The woodchips are replacing approximately 150,000 gallons of fuel oil per year and cut emissions overall, most dramatically sulfur dioxide by more than 90 percent. Waste ash from combustion is collected for use as fertilizer, and an electrostatic precipitator removes 95 percent of particulate matter from emissions (O&G).

Installed in July, 2012, the green roof on the central heating facility/biomass plant is an exciting addition to an already beautiful campus, and its distinctive wavy living roof captures 50% of the site’s rainwater while simultaneously blending into the landscape (gb&d, 2013).

The building was an immediate icon in sustainable commercial construction. Centerbrook Architects, the architect of record for the entire building, succinctly explains the building and its importance as a green initiative for the Hotchkiss campus:

“The facility is part of Hotchkiss’ commitment to becoming a carbon-neutral campus by 2020. In order to merge with the surrounding landscape, the new building will have a low profile and an undulating, sloped green roof. The facility will be one of only three LEED certified power plants in the country,” (Hotchkiss website). Read more about the school’s Green Energy Initiatives.

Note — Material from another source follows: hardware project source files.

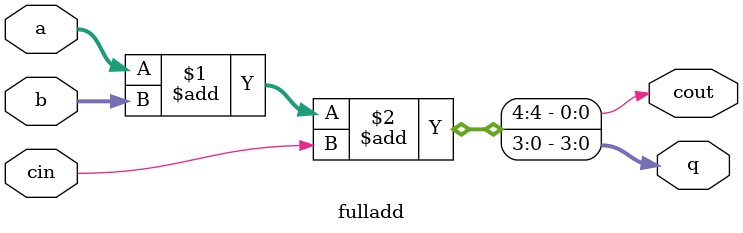
<source format=sv>
module fulladd(
input	logic cin,
input	logic [3:0] a, b,
output	logic [3:0] q,
output	logic cout);
	
assign	{cout, q} = a + b + cin;

endmodule

</source>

This “US school has cut a six-figure sum from its winter energy bill by replacing its oil-burning boiler with woodchip biomass ones. The switch has reduced the school’s carbon footprint by between 35 and 45 percent. The boilers are housed in a brand new green-roofed building which has become only the third LEED-certified power facility in the US… As one should expect from a green roof, this one serves more than aesthetic purposes. Bioswales, specially designed sloping channels, combine with rain gardens to slow and filter rainwater before it enters the ground,” (gizmag, 2013).

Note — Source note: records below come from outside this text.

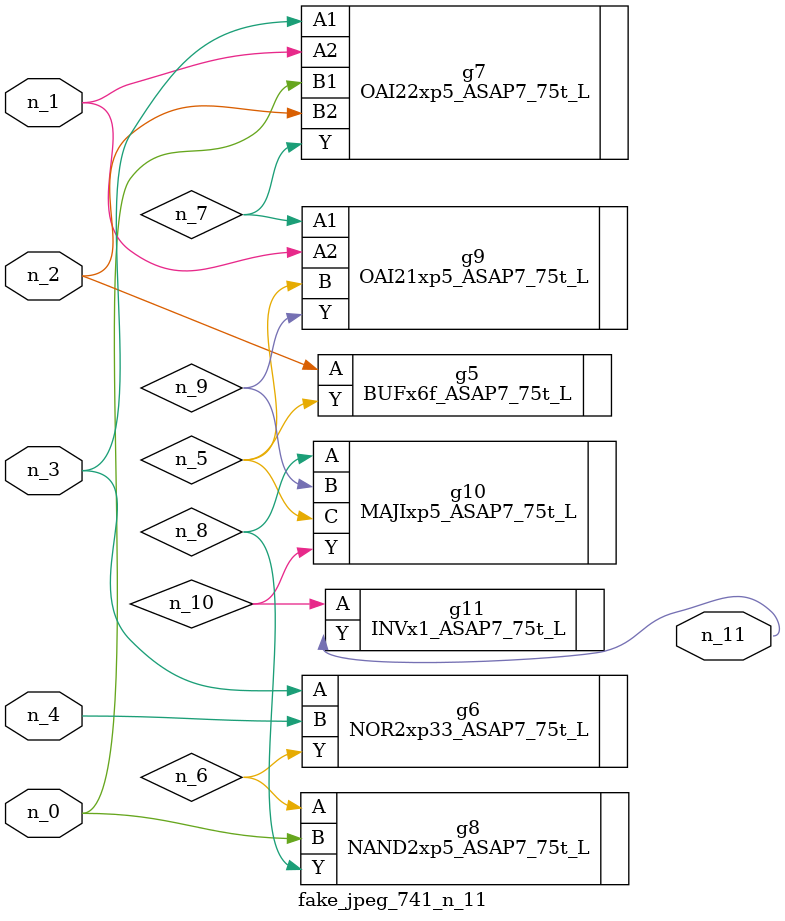
<source format=v>
module fake_jpeg_741_n_11 (n_3, n_2, n_1, n_0, n_4, n_11);

input n_3;
input n_2;
input n_1;
input n_0;
input n_4;

output n_11;

wire n_10;
wire n_8;
wire n_9;
wire n_6;
wire n_5;
wire n_7;

BUFx6f_ASAP7_75t_L g5 ( 
.A(n_2),
.Y(n_5)
);

NOR2xp33_ASAP7_75t_L g6 ( 
.A(n_3),
.B(n_4),
.Y(n_6)
);

OAI22xp5_ASAP7_75t_L g7 ( 
.A1(n_3),
.A2(n_1),
.B1(n_0),
.B2(n_2),
.Y(n_7)
);

NAND2xp5_ASAP7_75t_L g8 ( 
.A(n_6),
.B(n_0),
.Y(n_8)
);

MAJIxp5_ASAP7_75t_L g10 ( 
.A(n_8),
.B(n_9),
.C(n_5),
.Y(n_10)
);

OAI21xp5_ASAP7_75t_L g9 ( 
.A1(n_7),
.A2(n_1),
.B(n_5),
.Y(n_9)
);

INVx1_ASAP7_75t_L g11 ( 
.A(n_10),
.Y(n_11)
);


endmodule
</source>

Due to the use of precultivated sedum mats, laid directly onto the green roof substrate, the roof was covered by vegetation quickly. The sedum carpet green roof system was provided by ZinCo USA on top of a Sika Sarnafil waterproofing membrane. The roofing contractor, Greenwood Industries of Millbury, MA, performed the installation of the waterproofing membrane and sub-contracted the installation of the ZinCo USA green roof system to Apex Green Roofs of Somerville, MA.

The ZinCo USA Sedum Carpet green roof system is a built-in place system that contains 5 critical components for proper functionality on the Hotchkiss Biomass Facility’s serpentine roof top:

A protection mat is placed on top of the waterproofing membrane to protect the roof during installation and to retain water for the roof in times of extended drought. The Floradrain FD25-E drainage element – the proverbial “heart” of the green roof system – lies on top of the protection mat, hugging the waves of the roof (2/12 slope), ensuring proper drainage while retaining a specific amount of water for the roof’s vegetation. The Filter Sheet SF separates the 2.5″ of Zincoblend extensive growing media from the three-dimensional water retention cups of the FD25-E drainage element and a pre-cultivated vegetation mat is placed on top of the growing media achieving near 100% vegetated coverage in a short amount of time.

The result is the fantastic green roof seen in the images that will protect and beautify the Hotchkiss Biomass Treatment Facility Building for decades to come. Awards include the 2014 Associated General Contractors (AGC) Build Connecticut Award for Mid-Size New Constructions and the 2013 Connecticut Green Building Council Alexion Award of Excellence.